— Source text —
-.-.-

Specific environmental problems

Susse Georg & Inge Røpke

Specific environmental problems emerge in many different ways. A classic problem is that an important resource becomes depleted. As a Danish example, in his doctoral thesis (Den danske revolution 1500-1800. En økohistorisk tolkning, 1991), the historian, Thorkild Kjærgaard, discusses how Denmark, in the first half of the 18th century, ran into an ecological crisis, especially because the forests were disappearing. While 20-25% of the country was covered in forest around 1600, this percentage had fallen to only 8-10% of the country around 1750 (p. 23). As timber was the most important raw material and source of energy, the decline was a problem in itself, but it also led to other related problems such as worsening sandy drifts. Many interrelated factors contributed to the ecological recovery, while also creating the basis for more recent environmental problems; not least those that are linked to the increased use of fossil fuels.

-.-.-

— Extracted page text data —
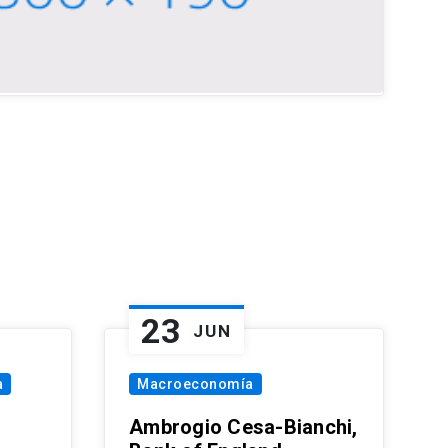
23
JUN
a
Macroeconomía
Ambrogio Cesa-Bianchi,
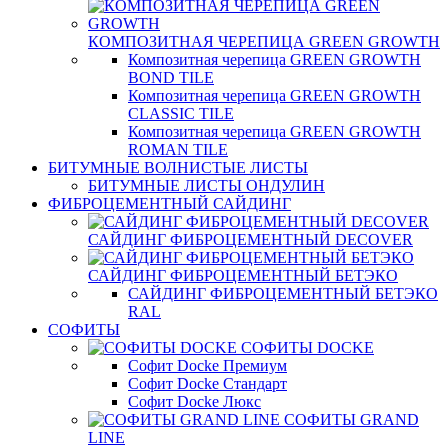
КОМПОЗИТНАЯ ЧЕРЕПИЦА GREEN GROWTH
Композитная черепица GREEN GROWTH
BOND TILE
Композитная черепица GREEN GROWTH
CLASSIC TILE
Композитная черепица GREEN GROWTH
ROMAN TILE
БИТУМНЫЕ ВОЛНИСТЫЕ ЛИСТЫ
БИТУМНЫЕ ЛИСТЫ ОНДУЛИН
ФИБРОЦЕМЕНТНЫЙ САЙДИНГ
САЙДИНГ ФИБРОЦЕМЕНТНЫЙ DECOVER
САЙДИНГ ФИБРОЦЕМЕНТНЫЙ БЕТЭКО
САЙДИНГ ФИБРОЦЕМЕНТНЫЙ БЕТЭКО
RAL
СОФИТЫ
СОФИТЫ DOCKE
Софит Docke Премиум
Софит Docke Стандарт
Софит Docke Люкс
СОФИТЫ GRAND
LINE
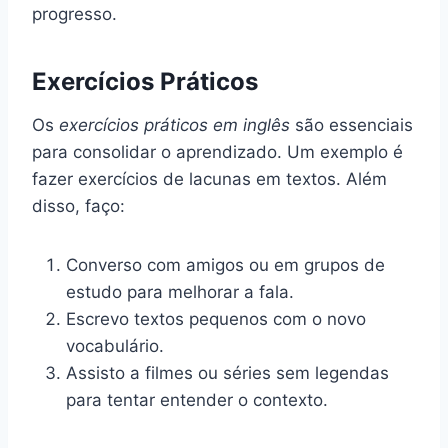
progresso.
Exercícios Práticos
Os
exercícios práticos em inglês
são essenciais
para consolidar o aprendizado. Um exemplo é
fazer exercícios de lacunas em textos. Além
disso, faço:
Converso com amigos ou em grupos de
estudo para melhorar a fala.
Escrevo textos pequenos com o novo
vocabulário.
Assisto a filmes ou séries sem legendas
para tentar entender o contexto.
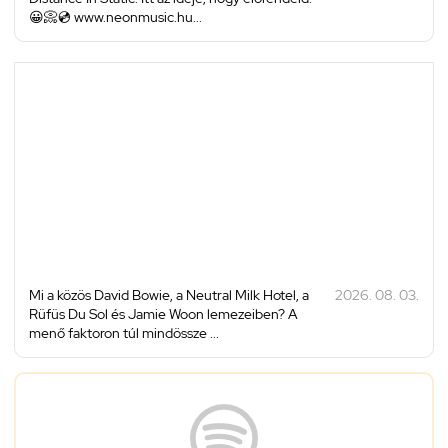
😀📀💿 www.neonmusic.hu...
Mi a közös David Bowie, a Neutral Milk Hotel, a
2026. 08. 03.
Rüfüs Du Sol és Jamie Woon lemezeiben? A
menő faktoron túl mindössze ...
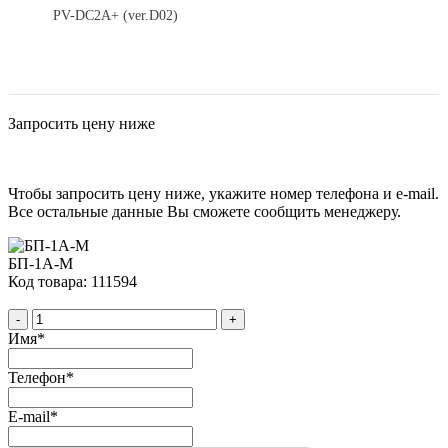
PV-DC2A+ (ver.D02)
Запросить цену ниже
Чтобы запросить цену ниже, укажите номер телефона и e-mail.
Все остальные данные Вы сможете сообщить менеджеру.
БП-1А-М
Код товара: 111594
-
+
Имя
*
Телефон
*
E-mail
*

-.-.-

— Task requirements —
Resume the passage on specific environmental problems, continuing it from its final sentence.

— Response —
Other classic problems are connected to societal changes such as rapid urbanisation with which infrastructure planning can not keep up, thereby leading to new side effects. The book Det heles vel. Forureningsbekæmpelsen i Danmark fra loven om sundhedsvedtægterne i 1850’erne til miljøloven 1974 (1999) by the historian, Jens Engberg, talks about the horrible living conditions in Copenhagen in the mid-1800s, when the population grew from approximately 100,000 inhabitants in 1801 to approximately 155,000 in 1860 (p. 23), waste of all kinds piled up and mortality was very high. The book also highlights the many new problems that arose as a result of early industrialisation during the same period and the problems that arose following the introduction of new pesticides in agriculture in the 1930s. Establishing regulations of environmental problems takes a long time, and because new problems are constantly emerging, we are still not finished.

Acknowledging environmental problems
The first step in dealing with a problem is acknowledging that it is a problem. Throughout history, a lot of time has passed from when the first critical voices have begun to highlight something as being a problem to the first attempt is made to do something about it. For example, it took a long time before the first danger signs led to a recognition of the problems connected with lead in petrol, the use of asbestos in buildings, the collapse of fish stocks, and the consequences of pesticides for men’s fertility (a large number of case studies are gathered in two reports from the European Environment Agency titled ‘Late Lessons from Early Warnings’, 2001, 2013).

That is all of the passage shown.